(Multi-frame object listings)
● ● ●

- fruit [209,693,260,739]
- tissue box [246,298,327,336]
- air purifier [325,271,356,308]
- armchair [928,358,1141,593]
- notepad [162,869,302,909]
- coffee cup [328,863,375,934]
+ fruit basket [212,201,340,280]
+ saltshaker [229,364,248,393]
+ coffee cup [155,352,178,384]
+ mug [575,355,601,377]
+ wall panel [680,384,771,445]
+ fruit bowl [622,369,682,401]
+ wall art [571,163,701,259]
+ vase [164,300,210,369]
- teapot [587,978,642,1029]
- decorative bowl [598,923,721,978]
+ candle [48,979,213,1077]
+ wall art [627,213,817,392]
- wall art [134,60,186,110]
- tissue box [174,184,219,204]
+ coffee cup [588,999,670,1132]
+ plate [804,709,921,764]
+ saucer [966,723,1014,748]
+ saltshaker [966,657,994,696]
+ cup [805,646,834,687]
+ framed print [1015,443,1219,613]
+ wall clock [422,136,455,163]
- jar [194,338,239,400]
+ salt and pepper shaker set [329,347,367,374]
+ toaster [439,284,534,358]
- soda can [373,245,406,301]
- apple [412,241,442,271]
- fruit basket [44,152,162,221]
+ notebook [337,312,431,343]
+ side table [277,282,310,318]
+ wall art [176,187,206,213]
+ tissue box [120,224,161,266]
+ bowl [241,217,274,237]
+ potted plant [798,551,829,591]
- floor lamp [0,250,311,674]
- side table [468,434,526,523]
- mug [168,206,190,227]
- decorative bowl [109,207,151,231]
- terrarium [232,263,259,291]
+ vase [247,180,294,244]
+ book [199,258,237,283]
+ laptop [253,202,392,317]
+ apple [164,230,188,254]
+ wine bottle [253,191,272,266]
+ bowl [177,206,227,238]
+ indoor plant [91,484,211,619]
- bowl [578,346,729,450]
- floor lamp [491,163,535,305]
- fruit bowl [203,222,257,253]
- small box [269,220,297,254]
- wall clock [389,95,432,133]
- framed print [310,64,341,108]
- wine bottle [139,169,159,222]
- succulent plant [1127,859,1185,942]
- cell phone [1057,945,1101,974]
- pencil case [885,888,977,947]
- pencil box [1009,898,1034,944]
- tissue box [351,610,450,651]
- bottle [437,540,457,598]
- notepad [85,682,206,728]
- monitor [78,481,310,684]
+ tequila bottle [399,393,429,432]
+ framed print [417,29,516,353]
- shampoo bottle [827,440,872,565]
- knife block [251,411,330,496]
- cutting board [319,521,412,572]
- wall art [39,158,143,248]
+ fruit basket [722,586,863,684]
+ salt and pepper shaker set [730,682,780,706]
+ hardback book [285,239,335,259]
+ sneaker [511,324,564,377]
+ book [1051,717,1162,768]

● ● ●

Retype exactly the lines from the first line of the records above through the line containing "- wall art [134,60,186,110]", both included, and nothing else.

- fruit [209,693,260,739]
- tissue box [246,298,327,336]
- air purifier [325,271,356,308]
- armchair [928,358,1141,593]
- notepad [162,869,302,909]
- coffee cup [328,863,375,934]
+ fruit basket [212,201,340,280]
+ saltshaker [229,364,248,393]
+ coffee cup [155,352,178,384]
+ mug [575,355,601,377]
+ wall panel [680,384,771,445]
+ fruit bowl [622,369,682,401]
+ wall art [571,163,701,259]
+ vase [164,300,210,369]
- teapot [587,978,642,1029]
- decorative bowl [598,923,721,978]
+ candle [48,979,213,1077]
+ wall art [627,213,817,392]
- wall art [134,60,186,110]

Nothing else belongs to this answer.